An answer alone may not substitute for a verified claim because both must be filed. United States v. $140, 000 in United States Currency, No. 09-3516, 2010 WL 1704966, at *3 (D.N.J. Apr. 26, 2010). However, Fed.R.Civ.P. Supp. G(5) does not state that the answer and verified claim must be separated into two different documents. Thus, the Court holds that Claimant's filing was not deficient even though it combined the claim and answer as a single document because each was clearly labeled.


Plaintiff argues that Claimant's filing is deficient because Claimant violated L. Civ. R. 5.2(12)(b) by improperly using an electronic signature. (Pl. Br. at 12). Claimant argues that his filing is sufficient because it contains a sworn statement. (Cl. Opp. at 3).

Fed. R. Civ. P. Supp. G(5)(a)(i)(C) requires a claimant's signature under penalty of perjury.

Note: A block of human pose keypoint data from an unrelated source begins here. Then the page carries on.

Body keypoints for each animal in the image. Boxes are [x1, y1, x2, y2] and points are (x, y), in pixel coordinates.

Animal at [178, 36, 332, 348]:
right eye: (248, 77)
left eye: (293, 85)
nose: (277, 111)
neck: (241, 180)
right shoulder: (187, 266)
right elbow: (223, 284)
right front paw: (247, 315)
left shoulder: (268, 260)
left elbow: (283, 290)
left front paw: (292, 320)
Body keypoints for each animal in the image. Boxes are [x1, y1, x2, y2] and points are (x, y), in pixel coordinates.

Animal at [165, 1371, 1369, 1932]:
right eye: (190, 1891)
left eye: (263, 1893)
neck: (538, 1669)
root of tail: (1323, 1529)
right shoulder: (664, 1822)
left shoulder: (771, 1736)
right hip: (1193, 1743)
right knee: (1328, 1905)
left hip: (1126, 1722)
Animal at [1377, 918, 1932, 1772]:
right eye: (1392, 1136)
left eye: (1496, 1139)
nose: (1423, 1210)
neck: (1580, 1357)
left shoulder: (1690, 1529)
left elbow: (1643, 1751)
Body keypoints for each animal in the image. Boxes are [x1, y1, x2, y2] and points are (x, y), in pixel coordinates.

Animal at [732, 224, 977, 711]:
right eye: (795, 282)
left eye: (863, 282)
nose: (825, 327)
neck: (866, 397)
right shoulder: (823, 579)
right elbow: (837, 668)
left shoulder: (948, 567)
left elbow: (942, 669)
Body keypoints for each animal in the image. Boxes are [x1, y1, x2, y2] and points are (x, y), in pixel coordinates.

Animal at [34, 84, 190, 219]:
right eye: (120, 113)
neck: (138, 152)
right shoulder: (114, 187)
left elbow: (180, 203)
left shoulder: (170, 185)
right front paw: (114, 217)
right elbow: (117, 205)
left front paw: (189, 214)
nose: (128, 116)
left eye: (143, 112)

Additionally, under Local Rule 5.2(12)(b), a document requiring the signature of a non-attorney "must be filed electronically by: (1) submitting a scanned document containing the necessary signature; or (2) in any other manner approved by the Court." L.Civ.R. 5.2.

Here, Claimant utilized the electronic signature, "s/ Brandon Lee Carper, " (D.E. No. 5), in violation of Local Rule 5.2 because Claimant is a non-attorney who must personally sign the document. Therefore, the Court finds that Claimant failed to properly sign the claim.


Plaintiff's motion for default judgment is premature, thus the Court construes it as a motion for entry of default. Fed.R.Civ.P. 55 requires entry of a default by the Clerk before a default judgment may be granted. The Court concludes that Plaintiff is entitled to an entry of default pursuant to Fed.R.Civ.P. 55(a). The Court therefore will direct the Clerk of the Court to enter a default against the Defendant Currency. Once default has been entered, Plaintiff may file a motion for default judgment.

V. Conclusion

For the foregoing reasons, the Court grants Plaintiff's motion to strike Claimant's answer and construes Plaintiff's motion to also request entry of default. The Court directs the Clerk to enter default against Defendant Currency.